The completion of the remaining Genesis Homes is yet to be determined.
From homelessness to hope
A native of the Scotts Hill area in Henderson County, Tovar says her lifestyle continued for as long as it did due to a lack of available resources in the community.
Sleeping under bridges between stints of jail time while simultaneously battling liver disease, she was determined to stop the cycle.
"Where I come from there's no resources, especially for women," she said.
"Once you've been put into the system, it's cycling over and over and a lot of times because you have nowhere to go, no stepping stones or anything like that, then it makes it very easy to go back into being abused and in bad situations and that's what my life was like for seven years."
By her own accord, she came to the Care Center in January 2023 where she stayed for about three months before being re-incarcerated later that year.
"I don't think anybody gets it right the first time," Tovar said.
Upon release, the court allowed her to return to a transitional program in place of a one-year sentence.

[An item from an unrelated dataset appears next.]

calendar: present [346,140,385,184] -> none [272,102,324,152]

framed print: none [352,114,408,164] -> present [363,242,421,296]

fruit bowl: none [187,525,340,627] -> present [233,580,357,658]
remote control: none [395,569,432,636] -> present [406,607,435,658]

She returned in November and believes that the center has saved her life.
Though her court orders mandate a one-year tenure at the Care Center, she has no plans of leaving when it's up.
"It makes sense for me to stay where I'm at and continue to take advantage of all I can because, for me, going back home, there's no good there for me and already my life has become something that I couldn't have imagined," she said.
Tovar now celebrates six months of sobriety, and through various treatments, has been able to reverse her liver disease, allowing her to be the healthiest she's been in nearly a decade.
"I've been able to get back to normalcy that I haven't known in years," she said.